# Rastrelli Cello Quartet



## Margaret

A number of years ago I was fortunate enough to hear the Rastrelli Cello Quartet performing.

Hear them for yourself.

The cello is the first instrument I fell in love with. My first classical album was the Bach Cello Suites. Although I appreciate other instruments, the cello is still my favorite. My first love and my great love, if now not my only love.
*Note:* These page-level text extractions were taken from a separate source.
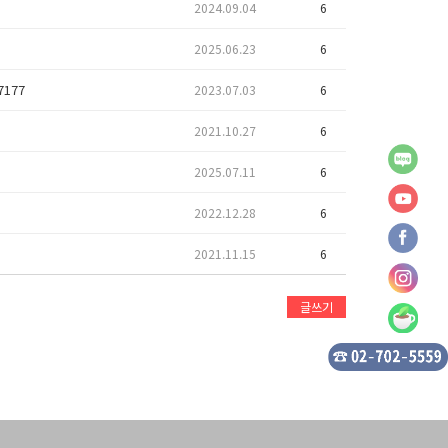
2024.09.04
6
2025.06.23
6
7177
2023.07.03
6
2021.10.27
6
2025.07.11
6
2022.12.28
6
2021.11.15
6
글쓰기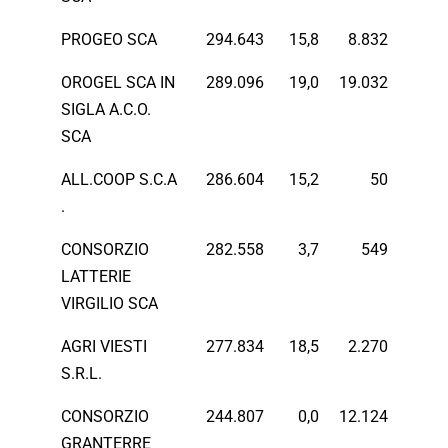
PROGEO SCA
294.643
15,8
8.832
OROGEL SCA IN
289.096
19,0
19.032
SIGLA A.C.O.
SCA
ALL.COOP S.C.A
286.604
15,2
50
.
CONSORZIO
282.558
3,7
549
LATTERIE
VIRGILIO SCA
AGRI VIESTI
277.834
18,5
2.270
S.R.L.
CONSORZIO
244.807
0,0
12.124
GRANTERRE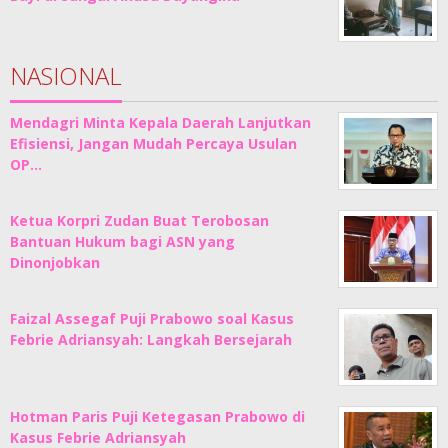
NASIONAL
Mendagri Minta Kepala Daerah Lanjutkan
Efisiensi, Jangan Mudah Percaya Usulan
OP…
Ketua Korpri Zudan Buat Terobosan
Bantuan Hukum bagi ASN yang
Dinonjobkan
Faizal Assegaf Puji Prabowo soal Kasus
Febrie Adriansyah: Langkah Bersejarah
Hotman Paris Puji Ketegasan Prabowo di
Kasus Febrie Adriansyah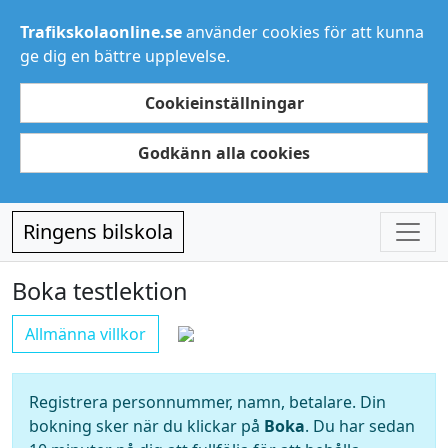
Trafikskolaonline.se
använder cookies för att kunna
ge dig en bättre upplevelse.
Cookieinställningar
Godkänn alla cookies
Ringens bilskola
Boka testlektion
Allmänna villkor
Registrera personnummer, namn, betalare. Din
bokning sker när du klickar på
Boka
. Du har sedan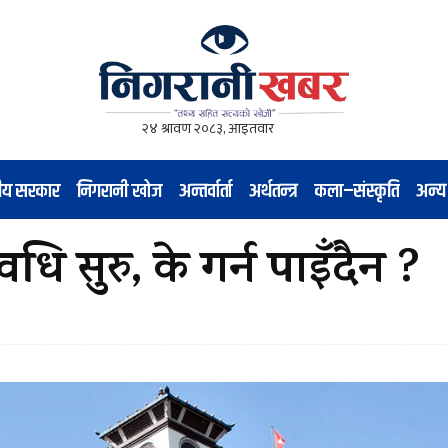
नीय सरकार
निगरानी खोज
अन्तर्वार्ता
अर्थतन्त्र
कला–संस्कृति
अन्य
 सुरु, के गर्न पाइँदैन ?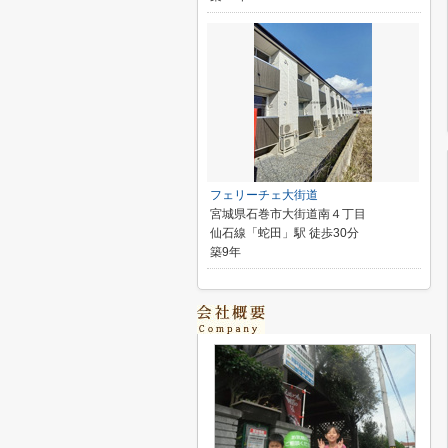
フェリーチェ大街道
宮城県石巻市大街道南４丁目
仙石線「蛇田」駅 徒歩30分
築9年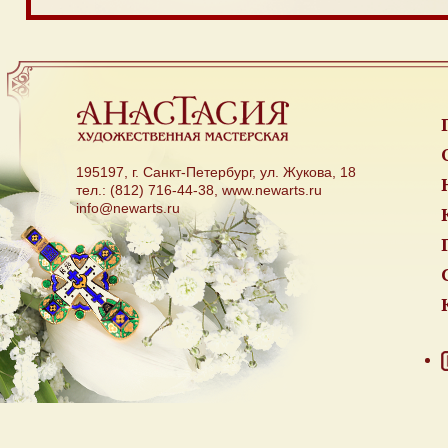
195197, г. Санкт-Петербург, ул. Жукова, 18
тел.: (812) 716-44-38, www.newarts.ru
info@newarts.ru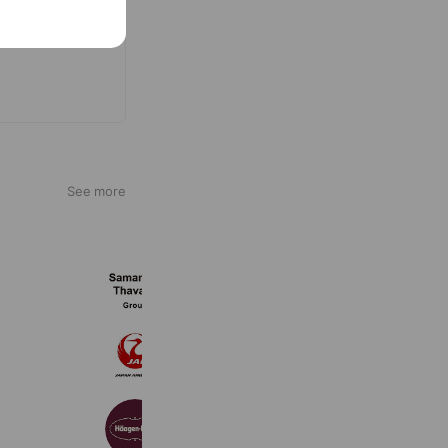
See more
サマンサタバサグループ
12,212,620 friends
JAL
9,972,406 friends
ハーゲンダッツ
16,579,337 friends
So when someone showed me in the newspaper that a local church was going to have a _cello quartet_ in for an evening of classical music I had to go -- even though it was on Halloween and I adore Halloween and had never missed passing out candy. But *FOUR CELLOS*!!! _How could I miss that?!_

The church itself was lovely with a vaulted ceiling painted a deep blue with stars. And, as I sat there under the painted heavens listening to this quartet of cellos, there were moments I thought that if I died I wouldn't go to heaven because I was already there.

I searched the forum and no one has mentioned the Rastrelli Cello Quartet. So for those of you who love the cello as I love the cello I thought I would share this group with you.


----------



## PostMinimalist

Great stuff! James Bond on the fly! Kiril has been a mate of mine for the last 10 years. He's full of tales about Slava Rostrapovich and is crazy about russian videogames!
FC


----------



## Margaret

Oh my gosh, the internet makes for a small world, doesn't it? 

The next time you speak to him / email him please tell him "Thanks" for me and that his group's got a fan in me.


----------



## PostMinimalist

I met his through a Greek flautist freind who works in Stuttgart called Natalia Gerakis. They were going out then but have since spilt up. Kiril and Natalia came to my house for dinner a few times and we hit it off straight away! He geave me a copy of the Quartet's CD as soon as it had come out and He told me that at least the James Bond arrangement was done in the studio while they were recording ad hoc!
He plays a strange russian video game a bit like second life all the time. I'll e mail him with your regards!
FC


----------



## Margaret

Neglected to say thanks. So thanks, Fergus, for passing on the my regards.


----------